Nach diesen drei Mordtaten fuhr der Mann an einen zweiten Tatort, wo der Sohn eines seiner Nachbarn lebte. Der 44 Jahre alte Mann habe angesichts des bewaffneten Manns noch gesagt: „Boah, was wird das jetzt?“ B. habe nur gesagt: „Das wirst gleich sehen“. Allerdings habe sich der Mann mit seiner Partnerin verschanzen können. B. habe durch die Tür auf beide geschossen und diese am Arm schwer verletzt.

Umstritten war in dem Prozess, ob B. schuldfähig war. Die Verteidigung sah nur eine eingeschränkte Schuldfähigkeit und forderte deshalb eine zeitlich begrenzte Haftstrafe. Ein von der Verteidigung bezahltes Gutachten sollte dies belegen. Der Vorsitzende Richter sagte allerdings, dieses sei „sehr nah am Gefälligkeitsgutachten“.

Der vom Gericht bestellte Gutachter hatte neben einer begrenzten intellektuellen Leistungsfähigkeit auch paranoide und schizoide Züge bei dem Angreifer festgestellt – beides aber nicht in einem Maß, dass es die Schuldfähigkeit einschränke.
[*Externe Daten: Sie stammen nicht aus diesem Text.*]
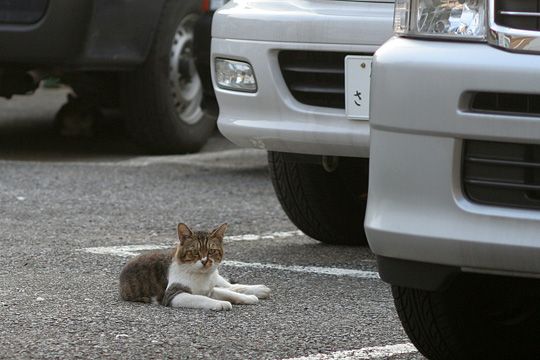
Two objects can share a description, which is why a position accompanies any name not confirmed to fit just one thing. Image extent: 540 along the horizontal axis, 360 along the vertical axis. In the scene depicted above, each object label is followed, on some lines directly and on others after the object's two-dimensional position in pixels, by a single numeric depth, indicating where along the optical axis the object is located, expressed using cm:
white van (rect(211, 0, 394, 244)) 1084
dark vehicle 1697
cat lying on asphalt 1037
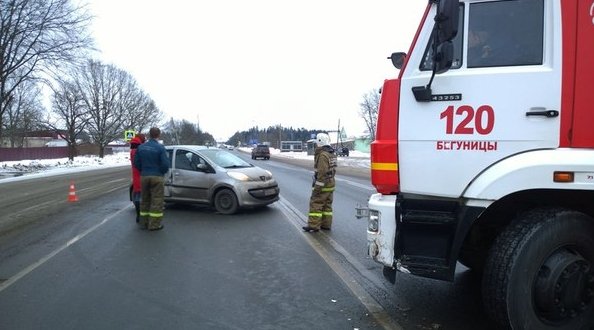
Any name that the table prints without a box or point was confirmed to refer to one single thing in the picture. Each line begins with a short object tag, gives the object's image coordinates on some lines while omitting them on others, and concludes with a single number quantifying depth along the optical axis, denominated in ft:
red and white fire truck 12.61
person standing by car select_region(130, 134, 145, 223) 33.74
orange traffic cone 47.32
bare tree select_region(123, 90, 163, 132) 232.84
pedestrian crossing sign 150.55
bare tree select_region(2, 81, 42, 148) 201.04
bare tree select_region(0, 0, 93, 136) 106.83
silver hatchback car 37.04
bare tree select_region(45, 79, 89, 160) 182.70
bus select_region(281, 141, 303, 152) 353.55
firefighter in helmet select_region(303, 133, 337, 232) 29.73
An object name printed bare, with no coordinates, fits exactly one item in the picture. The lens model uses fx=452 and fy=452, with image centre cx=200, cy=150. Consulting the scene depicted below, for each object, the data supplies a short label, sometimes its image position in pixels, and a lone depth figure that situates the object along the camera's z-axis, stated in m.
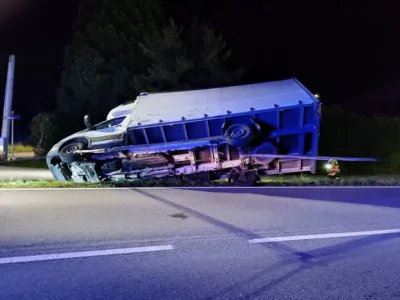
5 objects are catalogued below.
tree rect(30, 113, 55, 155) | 21.17
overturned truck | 11.38
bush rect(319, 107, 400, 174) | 16.91
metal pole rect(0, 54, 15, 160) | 18.81
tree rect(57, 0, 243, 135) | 19.92
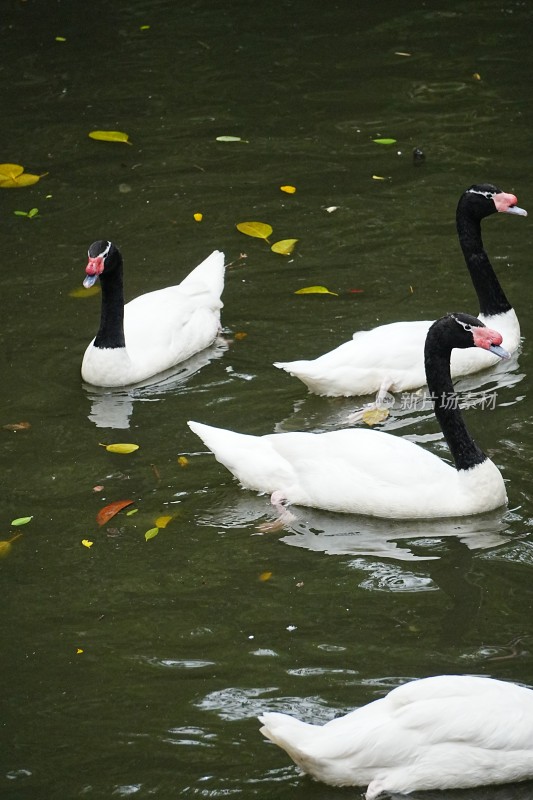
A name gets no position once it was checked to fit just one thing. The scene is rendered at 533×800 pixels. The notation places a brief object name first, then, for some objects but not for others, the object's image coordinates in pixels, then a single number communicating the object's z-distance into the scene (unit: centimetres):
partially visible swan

Am Ende der Urteilsbegründung gab der Richter dem Angeklagten eine Viertelstunde Zeit, um darüber nachzudenken, ob er das Urteil direkt akzeptiert. Der Richter sah darin die Möglichkeit eines positiven „Signals“ an die Öffentlichkeit. Aber auch das wollte B. seinen Nachbarn nicht vergönnen. „Herr B. akzeptiert das Urteil nicht“, sagte sein Verteidiger.